Una delle cose che più mi ha rincuorato è stata la reazione dei portuali di Trieste all’arrivo di Gianluigi Paragone, ovvero un educato, ma deciso invito ad andarsene. Non è che abbia mai nutrito particolare antipatia o simpatia  nei confronti di Paragone anche se appariva come una voce fuori del coro, ovvero recitasse una parte di cui l’informazione Rai prima e La7 poi avevano bisogno per non apparire del tutto prone al potere politico e ai poteri a cui quest’ultimi è subalterno. Insomma una tipica figura da deuteragonista che spesso ricorre nella politica spettacolo e che egli ha mantenuto nel momento cui ha fatto il salto dalla televisione al Senato nella compagine dei Cinque stelle dopo aver militato a lungo nel leghismo che in qualche modo ne era l’antitesi. Insomma senza voler svalutare il coraggio e/o il calcolo di proseguire un certo atteggiamento “contro” che poi lo hanno portato ad essere scaricato dal M5S, senza nemmeno sottovalutare il valore di una presenza critica al tempo di un consenso di carattere totalitario, Paragone rappresenta più il problema che la soluzione.

E in effetti le sue posizioni così apparentemente nette e talvolta condivisibili, una fra tutte quella contro il green pass,  di fronte ai singoli input fanno però risaltare la quasi totale assenza di una visione politica complessiva e mostrano la filigrana per quanto variegata di un’adesione di fondo al sistema neo liberista, trasformatosi ormai in oligarchico. Quindi se ciò che accade è frutto di quel sistema non può essere efficacemente e coerentemente combattuto da chi non lo rifiuta e non gli oppone un altro modo di vedere le cose: ormai è finito il tempo di correttivi, pecette e illusioni, la battaglia tra libertà e tirannia non è mai stato così chiaro e così totalizzante. I portuali di Trieste hanno capito  che il green pass non serve a nulla contro il covid, ma è il covid a servire per il green pass, e una volta che avranno ceduto persino i diritti sul loro corpo, e non solo sul lavoro che esso può sviluppare come nel capitalismo classico, non ci sarà più limite a ciò che il potere potrà legittimamente fare e richiedere con la scusa di qualche emergenza, magari completamente inventata. Come potrebbero esistere dei diritti del lavoro quando non esiste più la sovranità sul proprio corpo e il diritto di respingere  un trattamento sanitario palesemente inutile (basta leggere i dati) e anzi pericoloso visto che dovunque la mortalità generale è aumentata da quando sono cominciate le campagne vaccinali?  Dunque a cosa servono le adesioni occasionali ed effimere? A cosa serve la politica politicante che alla fine per sopravvivere deve chiedere l’obolo del potere? A nulla perché il problema è che la la battaglia politica a cui stiamo assistendo travalica e di molto i limiti nei quali il parlamentarismo subalterno può operare, tanto più che esso è stato completamente esautorato e sembra persino felice e contento di questo.
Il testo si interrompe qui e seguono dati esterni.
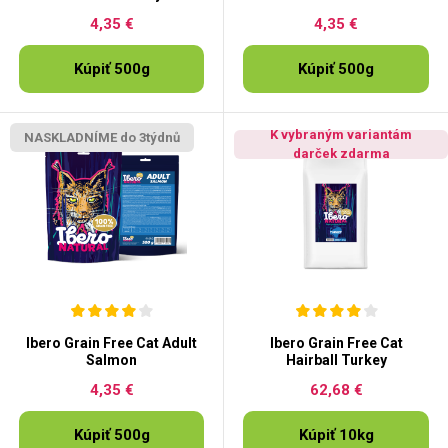
4,35 €
4,35 €
Kúpiť 500g
Kúpiť 500g
K vybraným variantám
NASKLADNÍME do 3týdnů
darček zdarma
Ibero Grain Free Cat Adult
Ibero Grain Free Cat
Salmon
Hairball Turkey
4,35 €
62,68 €
Kúpiť 500g
Kúpiť 10kg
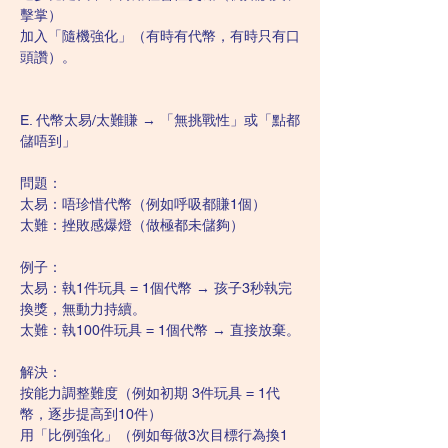
擊掌）
加入「隨機強化」（有時有代幣，有時只有口
頭讚）。
E. 代幣太易/太難賺 → 「無挑戰性」或「點都
儲唔到」
問題：
太易：唔珍惜代幣（例如呼吸都賺1個）
太難：挫敗感爆燈（做極都未儲夠）
例子：
太易：執1件玩具 = 1個代幣 → 孩子3秒執完
換獎，無動力持續。
太難：執100件玩具 = 1個代幣 → 直接放棄。
解決：
按能力調整難度（例如初期 3件玩具 = 1代
幣，逐步提高到10件）
用「比例強化」（例如每做3次目標行為換1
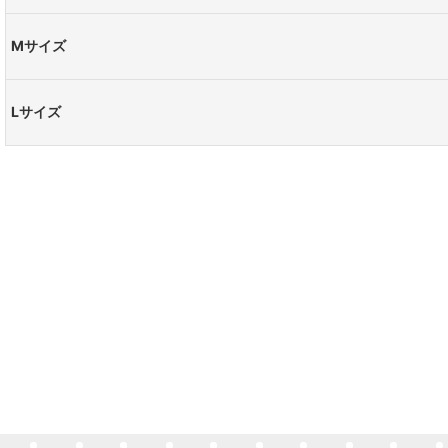
Mサイズ
Lサイズ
Se nell’intero mondo ce la battiamo solo con l’Arabia Saudita quanto a durezza ingiustificata dei diktat, cosa che peraltro viene rilevata da tutta la stampa internazionale non è dovuto soltanto al vergognoso servilismo di vile affarista , non solo alla codardia degli informatori o di quella parte di quel generone italiota, casta tra le più stupide, miserabili e ignoranti sull’intero pianeta, che si illude dicendo di sì a ogni assurdità di conquistarsi un posto al sole, è anche dovuto al fallimento della politica che non è stata in grado di opporsi alla degenerazione della democrazia. E allora cosa se ne possono fare i portuali di Trieste del rappresentante di questa parte già sconfitta ancorché magari pentita? Ciò che occorre è una visione del tutto diversa che nasca dalle esigenze del basso e ricostruisca le fondamenta della democrazia, non qualche nuovo rassemblement raccogliticcio. Ed è questo che i portuali di Trieste hanno voluto dire pregando Paragone di andarsene. Ma dico Paragone come qualunque altro personaggio della finis reipublicae di qualunque parte o forse sarebbe meglio dire di nessuna parte.